A thread about Brewdog's marketing over on Urban75 caught my eye recently . The original poster is not keen, as you can tell by the thread title: "
BrewDog: yet another hip company using 'rebel' language to sell its stuff ". It can't be denied that Brewdog's marketing has been very successful though. A
link posted on the thread offers some insight into this. It's a long article, so I've copied and pasted some choice quotes that someone culled from it. Despite being written back in the 90s it still seems relevant when it makes the case that the image of the rebel is the mainstream way in which businesses present themselves.
"No social group
is more audibly or visibly “radical” than artists, musicians, and
writers, and ... capitalism seems to have
elevated these malcontents to positions of power and responsibility.
And just think of the results: now we are sold cars by an army of
earringed, dreadlocked, goateed, tattooed, and guitar-bearing rebels
rather than the lab-coated authority figures of the past. But even while
we live in times in which ostentatious displays of rebellion are
celebrated and admired as much as the building of grandiose imitations
of Versailles and the burning of hundred-dollar-bills were once, we are
constantly reminded of their meaninglessness, their irrelevance to
questions of actual power. For all our radical soda pops, our
alternative lifestyles, and the uninhibited howls of our hamburger
stands, we seem to have no problem with the fact of business control
over every aspect of public expression."
"For consumerism
is no longer about “conformity” but about “difference.” Advertising
teaches us not in the ways of puritanical self-denial (a bizarre notion
on the face of it), but in orgiastic, never-ending self-fulfillment. It
counsels not rigid adherence to the tastes of the herd but vigilant and
constantly-updated individualism. We consume not to fit in, but to
prove, on the surface at least, that we are rock ‘n’ roll rebels, each
one of us as rule-breaking and hierarchy-defying as our heroes of the
sixties, who now pitch cars, shoes, and beer. This imperative of endless
difference, not that dread “conformity,” is the genius at the heart of
American capitalism, the eternal fleeing from “sameness” that gives us a
thirst for the New and satiates it with such achievements of
civilization as the infinite brands of identical cola, the myriad colors
and irrepressible variety of the cigarette rack at 7-11."
"As
countercultural rebellion becomes corporate ideology, even the beloved
Buddhism of the Beats has a place on the executive bookshelf. In The Leader as Martial Artist (1993)

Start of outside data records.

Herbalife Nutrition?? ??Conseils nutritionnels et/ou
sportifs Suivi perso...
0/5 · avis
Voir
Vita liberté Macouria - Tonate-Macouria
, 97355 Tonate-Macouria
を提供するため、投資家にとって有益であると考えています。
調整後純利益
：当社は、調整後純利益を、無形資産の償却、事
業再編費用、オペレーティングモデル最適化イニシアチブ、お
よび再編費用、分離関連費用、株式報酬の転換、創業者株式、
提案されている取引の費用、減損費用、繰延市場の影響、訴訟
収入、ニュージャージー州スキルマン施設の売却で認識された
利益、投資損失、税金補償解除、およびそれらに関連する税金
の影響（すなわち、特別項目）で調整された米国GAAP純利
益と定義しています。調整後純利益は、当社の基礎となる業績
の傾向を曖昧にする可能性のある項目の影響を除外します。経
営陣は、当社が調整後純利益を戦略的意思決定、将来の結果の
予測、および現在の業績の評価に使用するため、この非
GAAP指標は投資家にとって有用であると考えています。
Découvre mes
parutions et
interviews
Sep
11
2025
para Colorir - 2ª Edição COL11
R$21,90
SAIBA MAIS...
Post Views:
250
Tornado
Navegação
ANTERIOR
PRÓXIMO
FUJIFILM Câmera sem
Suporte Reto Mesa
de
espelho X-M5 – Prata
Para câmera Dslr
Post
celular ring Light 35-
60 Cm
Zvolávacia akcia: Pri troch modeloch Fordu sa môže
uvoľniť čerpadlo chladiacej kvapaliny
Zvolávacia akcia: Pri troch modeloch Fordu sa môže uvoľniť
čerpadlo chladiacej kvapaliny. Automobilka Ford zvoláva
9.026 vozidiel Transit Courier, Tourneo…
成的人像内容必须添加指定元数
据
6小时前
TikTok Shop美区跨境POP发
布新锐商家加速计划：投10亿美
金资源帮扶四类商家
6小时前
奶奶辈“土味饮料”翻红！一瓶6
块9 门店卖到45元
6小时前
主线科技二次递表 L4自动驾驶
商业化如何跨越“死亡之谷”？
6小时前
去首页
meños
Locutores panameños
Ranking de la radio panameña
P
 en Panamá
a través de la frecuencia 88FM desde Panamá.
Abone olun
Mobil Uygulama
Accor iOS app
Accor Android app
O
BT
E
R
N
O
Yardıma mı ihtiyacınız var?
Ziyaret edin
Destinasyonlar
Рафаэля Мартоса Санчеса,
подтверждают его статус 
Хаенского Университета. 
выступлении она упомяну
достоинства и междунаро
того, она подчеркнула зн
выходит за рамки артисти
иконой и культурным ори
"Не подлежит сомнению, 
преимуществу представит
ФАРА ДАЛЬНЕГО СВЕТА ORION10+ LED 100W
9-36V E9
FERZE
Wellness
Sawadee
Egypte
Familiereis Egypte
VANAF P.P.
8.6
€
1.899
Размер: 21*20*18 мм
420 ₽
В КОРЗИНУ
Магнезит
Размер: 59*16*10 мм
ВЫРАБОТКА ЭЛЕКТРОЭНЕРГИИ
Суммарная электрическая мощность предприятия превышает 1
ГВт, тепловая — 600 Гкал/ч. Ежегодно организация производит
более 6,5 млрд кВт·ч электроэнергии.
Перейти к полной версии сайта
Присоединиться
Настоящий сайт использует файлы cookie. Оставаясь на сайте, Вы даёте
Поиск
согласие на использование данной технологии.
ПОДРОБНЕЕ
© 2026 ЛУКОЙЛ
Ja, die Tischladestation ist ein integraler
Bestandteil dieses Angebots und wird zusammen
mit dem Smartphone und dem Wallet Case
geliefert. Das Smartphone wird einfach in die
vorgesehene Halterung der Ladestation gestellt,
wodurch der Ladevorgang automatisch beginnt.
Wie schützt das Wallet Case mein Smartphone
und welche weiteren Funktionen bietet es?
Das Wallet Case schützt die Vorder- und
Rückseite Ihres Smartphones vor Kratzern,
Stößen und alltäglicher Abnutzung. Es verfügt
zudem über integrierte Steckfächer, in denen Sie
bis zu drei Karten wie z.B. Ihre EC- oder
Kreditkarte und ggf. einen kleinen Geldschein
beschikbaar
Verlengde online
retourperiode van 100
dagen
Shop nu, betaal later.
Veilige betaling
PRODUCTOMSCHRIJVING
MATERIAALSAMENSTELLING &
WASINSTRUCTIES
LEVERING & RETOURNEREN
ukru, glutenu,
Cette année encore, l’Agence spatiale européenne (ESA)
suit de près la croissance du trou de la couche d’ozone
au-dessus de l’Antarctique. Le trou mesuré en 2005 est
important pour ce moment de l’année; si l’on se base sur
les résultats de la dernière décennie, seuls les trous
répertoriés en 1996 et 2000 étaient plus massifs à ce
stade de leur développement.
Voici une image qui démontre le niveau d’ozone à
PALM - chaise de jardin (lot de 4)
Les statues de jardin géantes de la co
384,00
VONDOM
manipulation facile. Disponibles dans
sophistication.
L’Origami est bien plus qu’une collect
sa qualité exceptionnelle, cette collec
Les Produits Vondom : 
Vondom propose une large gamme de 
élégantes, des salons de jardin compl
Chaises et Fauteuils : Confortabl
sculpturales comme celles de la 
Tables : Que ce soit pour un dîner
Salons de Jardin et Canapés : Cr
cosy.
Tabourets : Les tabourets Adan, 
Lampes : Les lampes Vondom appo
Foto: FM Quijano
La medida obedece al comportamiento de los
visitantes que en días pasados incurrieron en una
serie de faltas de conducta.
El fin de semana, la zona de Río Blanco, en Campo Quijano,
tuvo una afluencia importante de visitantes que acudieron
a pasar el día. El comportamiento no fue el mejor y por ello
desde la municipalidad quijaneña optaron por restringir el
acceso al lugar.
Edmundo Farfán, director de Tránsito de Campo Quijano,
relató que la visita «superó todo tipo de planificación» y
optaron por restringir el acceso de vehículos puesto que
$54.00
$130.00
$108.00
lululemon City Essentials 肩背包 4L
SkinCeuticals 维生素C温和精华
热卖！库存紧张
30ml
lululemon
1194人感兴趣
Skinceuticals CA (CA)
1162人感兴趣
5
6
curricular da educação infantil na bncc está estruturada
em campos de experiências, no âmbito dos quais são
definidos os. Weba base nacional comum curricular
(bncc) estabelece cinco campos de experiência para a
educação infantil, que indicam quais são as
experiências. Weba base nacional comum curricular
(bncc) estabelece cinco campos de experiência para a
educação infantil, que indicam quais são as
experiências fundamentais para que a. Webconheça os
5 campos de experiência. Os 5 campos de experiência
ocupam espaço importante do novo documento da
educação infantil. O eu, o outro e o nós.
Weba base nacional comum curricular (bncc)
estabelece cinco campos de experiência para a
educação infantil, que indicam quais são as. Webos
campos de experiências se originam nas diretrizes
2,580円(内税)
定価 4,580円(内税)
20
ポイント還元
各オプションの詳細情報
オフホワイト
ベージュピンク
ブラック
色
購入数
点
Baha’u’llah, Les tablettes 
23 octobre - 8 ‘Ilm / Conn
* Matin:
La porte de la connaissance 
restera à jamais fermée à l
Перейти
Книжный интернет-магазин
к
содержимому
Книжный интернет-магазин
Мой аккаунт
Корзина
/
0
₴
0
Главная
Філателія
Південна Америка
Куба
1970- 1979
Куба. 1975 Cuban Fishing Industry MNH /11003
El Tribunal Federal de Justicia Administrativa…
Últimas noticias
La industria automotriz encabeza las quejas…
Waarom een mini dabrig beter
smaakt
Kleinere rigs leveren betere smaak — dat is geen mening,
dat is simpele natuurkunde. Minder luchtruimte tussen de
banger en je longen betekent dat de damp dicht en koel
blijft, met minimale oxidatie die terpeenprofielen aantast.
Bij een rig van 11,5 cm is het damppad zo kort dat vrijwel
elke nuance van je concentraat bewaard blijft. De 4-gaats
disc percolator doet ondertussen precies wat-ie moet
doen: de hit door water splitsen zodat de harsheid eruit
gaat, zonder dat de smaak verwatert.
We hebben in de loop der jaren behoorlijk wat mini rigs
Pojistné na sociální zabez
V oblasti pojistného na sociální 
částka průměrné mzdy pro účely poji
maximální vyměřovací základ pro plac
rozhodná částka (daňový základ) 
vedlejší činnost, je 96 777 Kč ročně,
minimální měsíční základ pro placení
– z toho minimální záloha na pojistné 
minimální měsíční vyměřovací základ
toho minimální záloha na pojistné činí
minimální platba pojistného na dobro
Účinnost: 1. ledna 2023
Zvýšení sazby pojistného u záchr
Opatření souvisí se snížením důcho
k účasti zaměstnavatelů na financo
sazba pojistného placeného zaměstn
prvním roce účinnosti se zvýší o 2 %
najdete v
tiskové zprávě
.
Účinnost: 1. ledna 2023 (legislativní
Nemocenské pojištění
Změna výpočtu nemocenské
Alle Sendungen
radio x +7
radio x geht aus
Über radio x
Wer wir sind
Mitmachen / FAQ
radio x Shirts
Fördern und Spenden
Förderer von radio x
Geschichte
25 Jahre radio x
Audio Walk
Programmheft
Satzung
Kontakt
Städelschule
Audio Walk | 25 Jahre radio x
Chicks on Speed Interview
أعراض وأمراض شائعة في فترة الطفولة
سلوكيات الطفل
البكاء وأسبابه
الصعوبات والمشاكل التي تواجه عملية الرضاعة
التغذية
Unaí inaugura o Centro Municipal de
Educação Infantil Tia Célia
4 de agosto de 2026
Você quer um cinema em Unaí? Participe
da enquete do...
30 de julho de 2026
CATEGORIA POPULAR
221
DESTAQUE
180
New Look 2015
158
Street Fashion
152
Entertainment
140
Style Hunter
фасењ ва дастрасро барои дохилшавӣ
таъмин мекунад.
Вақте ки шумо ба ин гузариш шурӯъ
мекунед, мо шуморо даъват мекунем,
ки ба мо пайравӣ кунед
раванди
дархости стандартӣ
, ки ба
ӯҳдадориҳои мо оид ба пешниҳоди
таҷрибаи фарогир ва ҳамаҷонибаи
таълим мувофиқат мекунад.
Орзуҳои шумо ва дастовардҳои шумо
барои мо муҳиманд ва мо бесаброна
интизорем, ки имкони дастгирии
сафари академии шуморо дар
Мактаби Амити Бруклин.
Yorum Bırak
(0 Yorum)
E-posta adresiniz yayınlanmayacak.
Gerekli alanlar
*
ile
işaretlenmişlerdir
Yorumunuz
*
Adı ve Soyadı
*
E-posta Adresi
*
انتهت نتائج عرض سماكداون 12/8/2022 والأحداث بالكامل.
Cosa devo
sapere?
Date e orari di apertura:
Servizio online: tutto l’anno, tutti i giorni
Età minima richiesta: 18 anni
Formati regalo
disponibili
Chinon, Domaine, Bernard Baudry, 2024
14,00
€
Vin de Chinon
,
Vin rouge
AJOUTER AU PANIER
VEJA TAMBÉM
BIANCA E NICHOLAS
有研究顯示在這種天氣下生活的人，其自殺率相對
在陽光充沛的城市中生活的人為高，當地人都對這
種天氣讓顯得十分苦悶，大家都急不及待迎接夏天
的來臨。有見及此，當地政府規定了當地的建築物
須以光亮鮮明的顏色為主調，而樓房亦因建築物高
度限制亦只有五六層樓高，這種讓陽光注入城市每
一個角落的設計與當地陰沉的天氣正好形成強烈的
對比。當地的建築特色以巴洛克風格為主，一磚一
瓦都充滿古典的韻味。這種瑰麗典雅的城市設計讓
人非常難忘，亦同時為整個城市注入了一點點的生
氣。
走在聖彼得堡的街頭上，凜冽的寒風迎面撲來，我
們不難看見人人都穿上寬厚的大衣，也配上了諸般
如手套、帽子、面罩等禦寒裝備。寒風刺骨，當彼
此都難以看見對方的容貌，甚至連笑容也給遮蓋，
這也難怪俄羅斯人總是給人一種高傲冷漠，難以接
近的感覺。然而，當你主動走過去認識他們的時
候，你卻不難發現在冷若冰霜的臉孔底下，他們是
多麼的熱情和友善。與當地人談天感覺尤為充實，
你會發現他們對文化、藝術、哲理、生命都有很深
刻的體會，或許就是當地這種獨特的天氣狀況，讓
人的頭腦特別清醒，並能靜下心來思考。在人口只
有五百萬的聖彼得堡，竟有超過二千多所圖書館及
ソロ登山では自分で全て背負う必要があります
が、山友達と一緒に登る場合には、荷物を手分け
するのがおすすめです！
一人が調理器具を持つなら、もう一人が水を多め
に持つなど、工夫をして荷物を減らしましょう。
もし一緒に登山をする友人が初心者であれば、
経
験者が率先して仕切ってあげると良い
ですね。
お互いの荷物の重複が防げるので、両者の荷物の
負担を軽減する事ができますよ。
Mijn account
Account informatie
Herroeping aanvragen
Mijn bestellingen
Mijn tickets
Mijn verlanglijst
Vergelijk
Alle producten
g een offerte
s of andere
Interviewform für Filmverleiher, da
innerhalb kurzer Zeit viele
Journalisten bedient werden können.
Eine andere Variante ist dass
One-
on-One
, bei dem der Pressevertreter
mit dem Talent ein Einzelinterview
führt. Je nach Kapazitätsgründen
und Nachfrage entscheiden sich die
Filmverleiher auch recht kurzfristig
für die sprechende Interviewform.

Arnold Mindell, “Ph.D.,” advises men of commerce in the wise ways of
the Tao, which he compares to “surfing the edge of a turbulent wave.”
For the Zen businessman the world is the same wildly chaotic place of
opportunity that it is for the followers of Tom Peters, although an
enlightened “leader” knows how to discern the “timespirits” at work
behind the scenes"
"The problem with
cultural dissent in America isn’t that it’s been co-opted, absorbed, or
ripped-off. Of course it’s been all of these things. But the reason it
has proven so hopelessly susceptible to such assaults is the same as the
reason it has become so harmless in the first place, so toothless ... it is no longer any different from the official
culture it’s supposed to be subverting. The basic impulses of the
countercultural idea, as descended from the holy Beats, are about as
threatening to the new breed of antinomian businessmen as Anthony
Robbins, selling success and how to achieve it on a late-night
infomercial."
"Alongside the
hyper-rational, hyper-efficient Organization envisioned by America’s
premier managers there also developed an emotional and religious
conception of business practice, a cult of Positive Thinking that was
even more hostile to cultural memory than was the dominant cult of
Efficiency. In the writing of the Positive Thinkers anti-historicism
reached a new plateau of sophistication: the annoyances of history and
cultural particularity were not just to be over-paved, but levelled ,
reduced to a convenient flatness where every epoch was exactly like the
present as far back as the eye could see. The economic struggle of
daily life was and had always been a matter of individual men and
God, a question of just how positively each up-and-coming entrepreneur
could think, just how blindly he could pursue success."